In Tapestry, players will compete to do … a lot of things, actually. There are four advancement tracks around the main board with twelve spaces each; players can expend resources to move up a space on each track, gaining set benefits and sometimes paying another resource for a bonus, with additional rewards for players who are the first to reach the fourth, seventh, tenth, or final spaces on each track. There’s a map in the middle, a smaller one for 1-3 players and a larger one for 4-5, where players can explore new hex tiles and conquer them, sometimes even taking a hex controlled by an opponent.
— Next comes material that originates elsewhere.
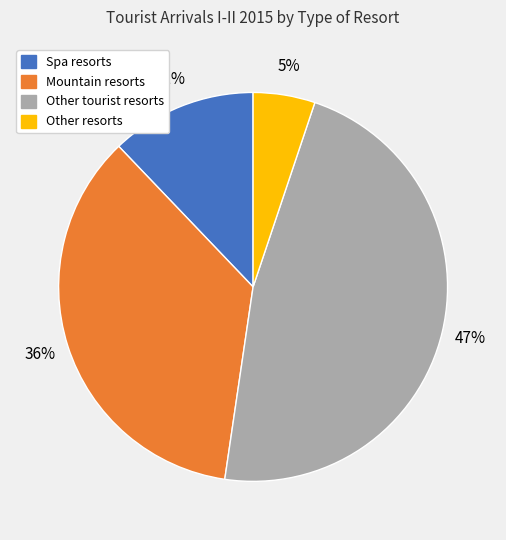

Which has a higher value, Other tourist resorts or Other resorts?

Other tourist resorts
Players can research technology cards and then upgrade them twice over the course of the game, gaining benefits with those upgrades. Each player gets a civilization card that brings some unique ability or bonuses throughout the game, and each player gets a city map that they’ll try to cover up with buildings and larger landmarks, gaining resources for every 3×3 square completed and points for every nine-square row or column completed.
As in my #1 game of 2018, Everdell, Tapestry puts each player on their own unique timeline, where you move through four eras (and score at the start of your fifth, ending your own game) at a pace of your choosing, and you might end your era several turns before another player does so. You begin each era by taking income, which includes gaining resources, scoring some points, and later in the game gaining additional bonuses. You start eras two through four by placing a tapestry card that gives you a special ability or power for the duration of that era, then upgrade one of your existing technology cards and take all of the goodies coming to you for your income, including increasing victory point totals as you uncover multipliers on your personal board.
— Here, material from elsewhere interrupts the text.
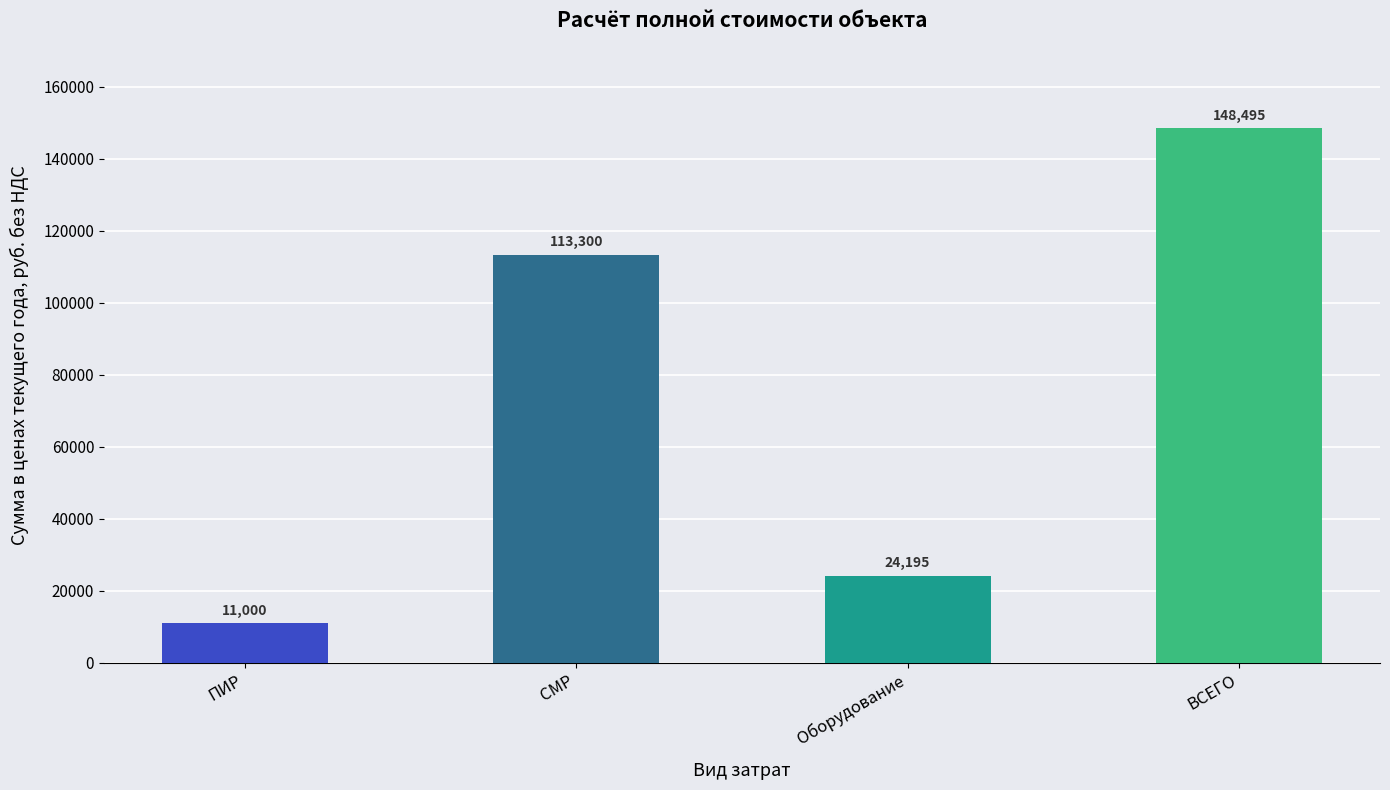

What is the difference between the maximum and minimum values?

137494.9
You can accumulate points in myriad ways across the course of a game, but Tapestry doesn’t feel point salad-y in spite of this because there are enough interactions across the advancement tracks and technology cards that push you to diversify your strategy. You’ll gain points for filling out your city map, conquering territories, upgrading some technology cards, trading in technology or tapestry cards you don’t need, placing more of your 20 buildings, reaching the end of any advancement track, exploring space, and more, although you won’t get to do much of everything in any single play. Because resources are limited, especially early in the game, I have found myself naturally adopting a strategy of majoring on one track and minoring in a second one in the first half of the game, so that I get to some of the bigger benefits earlier and don’t fall behind any opponents trying to race up their own tracks.
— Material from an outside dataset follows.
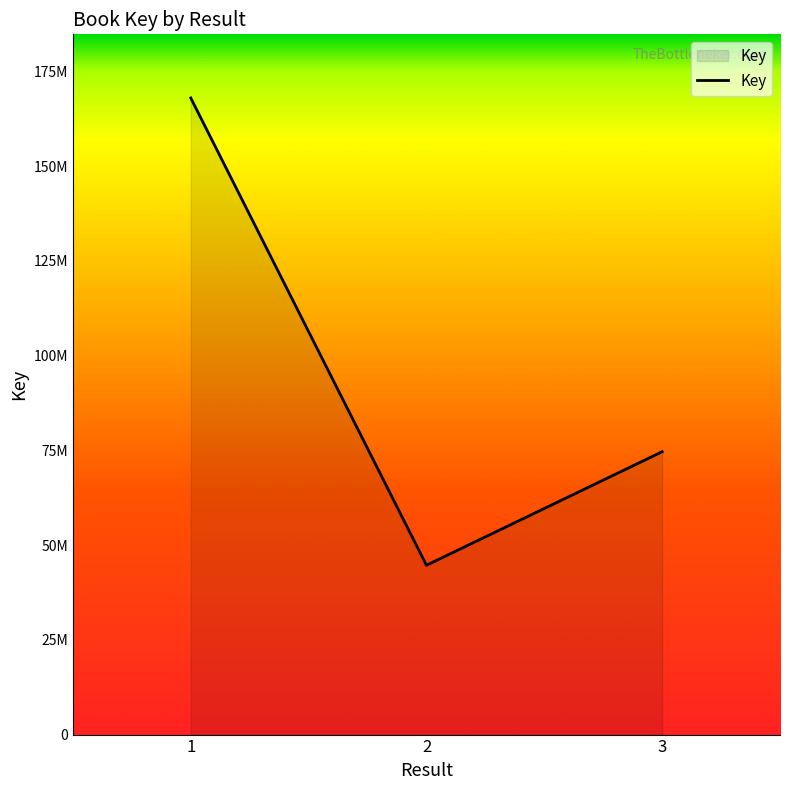

What is the change in value from 1 to 2?

-123319416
As good as Tapestry is as a moderately complex strategy game, it doesn’t feel at all like a civilization-builder. The theme is civ-based, but the actual turns feel like nothing that. You do advance on four separate tracks, but there isn’t the same sense of building something, gaining territory, or evolving your own little society. The technology cards don’t really form a tech tree, and what you draw from that deck is just a little better than random. Although you play a new tapestry card when you start each new era, the cards themselves aren’t tiered, so you don’t acquire stronger powers or abilities through those cards across the game, and there’s a good chance the last tapestry card you play will bring little benefit because of how advanced you are on the board. The goals also feel abstract and the civilization cards just bring different powers, but again don’t tie in well to the text.